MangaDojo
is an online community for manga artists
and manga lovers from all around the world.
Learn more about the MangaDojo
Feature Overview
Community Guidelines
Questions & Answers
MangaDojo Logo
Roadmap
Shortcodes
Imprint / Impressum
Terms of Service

+++++

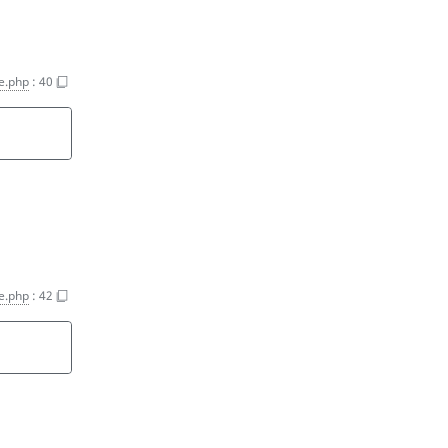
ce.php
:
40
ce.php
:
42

+++++

**YOUR OBJECTIVE:**
Collect every line above that contains the word "MangaDojo", and copy each of those lines in full.

**EXPECTED OUTPUT:**
MangaDojo
Learn more about the MangaDojo
MangaDojo Logo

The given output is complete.